Spinal muscular atrophy with lower extremity predominance (SMA-LED) – DYNC1H1 and BICD2 genes
Spinal muscular atrophy with lower extremity predominance (SMA-LED), also known as Kugelberg-Welander disease or spinal muscular atrophy type III (SMA3), is a process characterized by muscular weakness and atrophy in the lower extremities, as a consequence of the loss of motor neurons.
Muscular difficulties in most people with SMA-LED are evident in childhood or early childhood. However, approximately one quarter of affected people do not develop muscular weakness until adulthood. These problems may include instability when walking; difficulty getting up from a sitting position and climbing stairs; contractures in the hips, knees, feet and ankles; and arthrogryposis in the shoulders, elbows and hands in some individuals.
This process is due to mutations in the DYNC1H1 gene (dynein cytoplasmic 1 heavy chain 1) or in the BICD2 gene (BICD charge adapter 2). Depending on its genetic cause, this disease is classified in SMA-LED type 1 when it is due to mutations in the DYNC1H1 gene or in SMA-LED type 2 when it is due to mutations in the BICD2 gene.
The DYNC1H1 gene, located on the long arm of chromosome 14 (14q32.31), encodes a protein that is part of the dynein complex. This complex is part of a network that transports proteins and other materials into cells. The protein encoded from the BICD2 gene, located on the long arm of chromosome 9 (9q22.31), binds to the dynein complex, activating it and facilitating its binding to other cellular materials for synaptic transport. Thus, the BICD2 protein and the dynein complex help neighboring neurons to communicate by transporting synaptic vesicles containing chemical messengers. The BICD2 protein also helps maintain the structure of the Golgi apparatus, in which newly encoded proteins are modified so that they can carry out their functions
At least, eight mutations in the DYNC1H1 gene and six mutations in the BICD2 gene have been identified in individuals with spinal muscular atrophy predominantly in the lower extremities (SMA-LED). The mutations identified in both genes consist of amino acid changes that inhibit the function of the dynein complex. Consequently, the transport of proteins, synaptic vesicles and other materials inside the cells is reduced. It is believed that reduced transport of synaptic vesicles in motor neurons damages the growth of neurons, which contributes to muscle weakness and atrophy. In addition, mutations of the BICD2 gene affect the ability of the BICD2 protein to maintain the structure of the Golgi apparatus inside cells. As a consequence, the Golgi apparatus is broken down into small fragments and the altered BICD2 protein is trapped inside these fragments. The loss of these cellular components is likely to contribute to the signs and symptoms of SMA-LED.

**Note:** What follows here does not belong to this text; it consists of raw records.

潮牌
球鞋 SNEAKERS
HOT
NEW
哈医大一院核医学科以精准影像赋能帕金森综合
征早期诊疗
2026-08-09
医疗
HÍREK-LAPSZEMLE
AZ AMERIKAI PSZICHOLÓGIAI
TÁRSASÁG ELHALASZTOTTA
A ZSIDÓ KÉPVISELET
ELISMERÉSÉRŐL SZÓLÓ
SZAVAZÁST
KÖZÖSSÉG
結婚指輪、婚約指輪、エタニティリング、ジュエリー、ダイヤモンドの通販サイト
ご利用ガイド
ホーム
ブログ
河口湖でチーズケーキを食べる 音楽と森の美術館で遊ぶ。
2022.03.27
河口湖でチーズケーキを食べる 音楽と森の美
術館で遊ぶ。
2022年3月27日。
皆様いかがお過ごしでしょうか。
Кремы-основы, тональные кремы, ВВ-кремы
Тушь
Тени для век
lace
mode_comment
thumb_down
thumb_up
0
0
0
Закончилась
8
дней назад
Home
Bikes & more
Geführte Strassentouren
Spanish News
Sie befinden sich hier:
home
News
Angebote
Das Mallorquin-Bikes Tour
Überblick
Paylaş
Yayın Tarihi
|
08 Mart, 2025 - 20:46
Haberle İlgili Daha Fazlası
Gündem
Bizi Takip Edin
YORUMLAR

This disease is inherited with an autosomal dominant pattern, which means that one copy of the altered gene in each cell is sufficient to express the process. In some cases, affected people have inherited the mutation of an affected parent. However, other cases are due to new mutations in the gene that occur in people with no history of the disease in their family.
Tests performed in IVAMI: in IVAMI we perform the detection of mutations associated with the spinal muscular atrophy with lower extremity predominance (SMA-LED), by means of the complete PCR amplification of the exons of the DYNC1H1 and BICD2 genes, and their subsequent sequencing.
Recommended samples: non-coagulated blood obtained with EDTA for separation of blood leucocytes, or a card with a dried blood sample (IVAMI can mail the card to deposit the blood sample).